There were several more modifications made to the telegraph before Edison even began inventing, including modifications made by Samuel Morse, the man who’s telegraph was the conduit for Morse Code.
Okay, I understand that inventing is a chess game with other inventors and a lot of Edison’s patents were of things that he “improved upon”. To look at it that way, sure, Edison is legitimate. But here’s where the purpose of this piece lies — we credit Edison with inventing these, and many other, things that he did not invent. He only improved upon, and because of the prolific Edison name, the actual inventors who created these marvelous technologies are lost to history.

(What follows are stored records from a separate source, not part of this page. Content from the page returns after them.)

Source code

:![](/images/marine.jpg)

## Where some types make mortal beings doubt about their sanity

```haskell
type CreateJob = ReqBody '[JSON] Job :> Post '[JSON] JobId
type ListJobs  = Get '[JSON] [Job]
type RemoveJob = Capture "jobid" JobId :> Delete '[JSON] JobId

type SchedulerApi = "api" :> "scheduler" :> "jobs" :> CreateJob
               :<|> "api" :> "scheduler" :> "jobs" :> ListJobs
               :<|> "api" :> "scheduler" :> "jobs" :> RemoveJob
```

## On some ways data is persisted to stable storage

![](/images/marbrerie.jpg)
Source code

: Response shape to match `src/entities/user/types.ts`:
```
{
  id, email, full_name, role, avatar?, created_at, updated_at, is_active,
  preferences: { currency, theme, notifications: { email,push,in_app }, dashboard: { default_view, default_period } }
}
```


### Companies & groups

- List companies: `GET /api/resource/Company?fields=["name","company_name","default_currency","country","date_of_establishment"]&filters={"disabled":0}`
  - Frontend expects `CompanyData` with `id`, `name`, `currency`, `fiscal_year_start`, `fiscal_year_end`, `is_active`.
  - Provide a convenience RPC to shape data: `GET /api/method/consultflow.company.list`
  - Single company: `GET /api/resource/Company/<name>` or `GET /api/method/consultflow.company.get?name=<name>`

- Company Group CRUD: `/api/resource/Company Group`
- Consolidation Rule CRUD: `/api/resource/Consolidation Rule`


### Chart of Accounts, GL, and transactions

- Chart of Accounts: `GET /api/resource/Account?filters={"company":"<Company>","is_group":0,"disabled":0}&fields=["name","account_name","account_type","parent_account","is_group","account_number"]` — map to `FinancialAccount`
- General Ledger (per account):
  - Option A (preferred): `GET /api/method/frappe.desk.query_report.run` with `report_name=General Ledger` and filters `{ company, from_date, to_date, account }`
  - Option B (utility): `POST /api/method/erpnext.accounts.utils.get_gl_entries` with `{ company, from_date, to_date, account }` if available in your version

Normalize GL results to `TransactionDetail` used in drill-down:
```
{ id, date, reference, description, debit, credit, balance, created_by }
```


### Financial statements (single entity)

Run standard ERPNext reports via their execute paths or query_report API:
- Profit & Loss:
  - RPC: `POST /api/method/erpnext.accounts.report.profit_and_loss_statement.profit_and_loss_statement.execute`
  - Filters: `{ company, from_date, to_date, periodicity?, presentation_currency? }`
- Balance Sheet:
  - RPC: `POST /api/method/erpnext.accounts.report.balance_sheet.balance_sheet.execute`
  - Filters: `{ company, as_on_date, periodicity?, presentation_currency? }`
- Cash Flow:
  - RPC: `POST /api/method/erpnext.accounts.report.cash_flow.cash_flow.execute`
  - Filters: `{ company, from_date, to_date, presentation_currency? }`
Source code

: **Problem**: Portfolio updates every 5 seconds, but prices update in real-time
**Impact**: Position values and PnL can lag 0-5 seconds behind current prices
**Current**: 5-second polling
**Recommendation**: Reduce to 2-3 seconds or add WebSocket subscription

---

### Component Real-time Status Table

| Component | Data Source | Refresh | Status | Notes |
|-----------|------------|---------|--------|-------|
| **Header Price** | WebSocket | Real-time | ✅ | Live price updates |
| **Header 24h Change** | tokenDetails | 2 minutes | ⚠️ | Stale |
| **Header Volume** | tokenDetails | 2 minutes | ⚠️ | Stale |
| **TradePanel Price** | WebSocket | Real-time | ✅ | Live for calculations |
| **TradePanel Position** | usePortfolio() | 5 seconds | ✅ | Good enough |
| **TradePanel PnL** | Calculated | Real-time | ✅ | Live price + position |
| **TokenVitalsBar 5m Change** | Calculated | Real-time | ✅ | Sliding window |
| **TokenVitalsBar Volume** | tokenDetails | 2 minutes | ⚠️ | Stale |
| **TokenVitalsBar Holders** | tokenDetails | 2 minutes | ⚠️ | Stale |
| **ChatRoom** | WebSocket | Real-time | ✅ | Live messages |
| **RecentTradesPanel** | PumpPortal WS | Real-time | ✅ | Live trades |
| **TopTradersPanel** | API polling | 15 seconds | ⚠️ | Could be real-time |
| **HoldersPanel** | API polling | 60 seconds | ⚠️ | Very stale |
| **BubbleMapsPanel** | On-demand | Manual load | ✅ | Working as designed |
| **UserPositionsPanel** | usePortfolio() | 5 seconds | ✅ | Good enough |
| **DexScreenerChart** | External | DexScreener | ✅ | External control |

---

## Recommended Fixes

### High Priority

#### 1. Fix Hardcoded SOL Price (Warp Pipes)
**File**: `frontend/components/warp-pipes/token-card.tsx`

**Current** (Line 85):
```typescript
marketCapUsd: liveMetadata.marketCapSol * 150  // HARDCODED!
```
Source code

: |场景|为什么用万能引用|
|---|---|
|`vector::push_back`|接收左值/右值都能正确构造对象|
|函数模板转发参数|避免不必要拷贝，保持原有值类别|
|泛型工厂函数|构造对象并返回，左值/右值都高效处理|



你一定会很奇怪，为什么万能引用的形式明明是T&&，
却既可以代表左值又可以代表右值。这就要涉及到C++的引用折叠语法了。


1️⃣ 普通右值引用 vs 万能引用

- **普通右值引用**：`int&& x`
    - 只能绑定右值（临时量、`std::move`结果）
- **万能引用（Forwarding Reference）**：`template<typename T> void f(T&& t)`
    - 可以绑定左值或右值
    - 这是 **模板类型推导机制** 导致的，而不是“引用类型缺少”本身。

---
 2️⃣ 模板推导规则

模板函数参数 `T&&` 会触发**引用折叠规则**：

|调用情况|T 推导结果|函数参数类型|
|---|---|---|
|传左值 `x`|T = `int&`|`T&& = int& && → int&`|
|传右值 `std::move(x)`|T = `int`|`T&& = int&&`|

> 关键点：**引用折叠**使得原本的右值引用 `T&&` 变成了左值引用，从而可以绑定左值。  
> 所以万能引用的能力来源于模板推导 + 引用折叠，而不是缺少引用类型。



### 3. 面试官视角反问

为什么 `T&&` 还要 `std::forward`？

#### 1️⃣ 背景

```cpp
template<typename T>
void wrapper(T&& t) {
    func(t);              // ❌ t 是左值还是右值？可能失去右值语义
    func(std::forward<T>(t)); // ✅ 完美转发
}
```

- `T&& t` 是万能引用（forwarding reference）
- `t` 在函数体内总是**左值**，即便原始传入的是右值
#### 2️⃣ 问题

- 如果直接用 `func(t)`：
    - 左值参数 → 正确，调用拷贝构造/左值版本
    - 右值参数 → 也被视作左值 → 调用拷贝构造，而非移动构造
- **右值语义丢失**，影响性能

When I was in school, no one told me that inventions such as the record player, x-ray, and the incandescent lamp were actually invented by other people. I’m not the only one either. I ran a poll and all of them stated that when it comes to American inventions, Thomas Edison pretty much made them all. That’s why he has a goddamned stamp.
So, let it be clear and let it be known, Edison is not the prolific inventor he is made out to be. Why is he a fraud though? I’m glad you asked. He did market himself as the inventor of these scientific and technological wonders after all.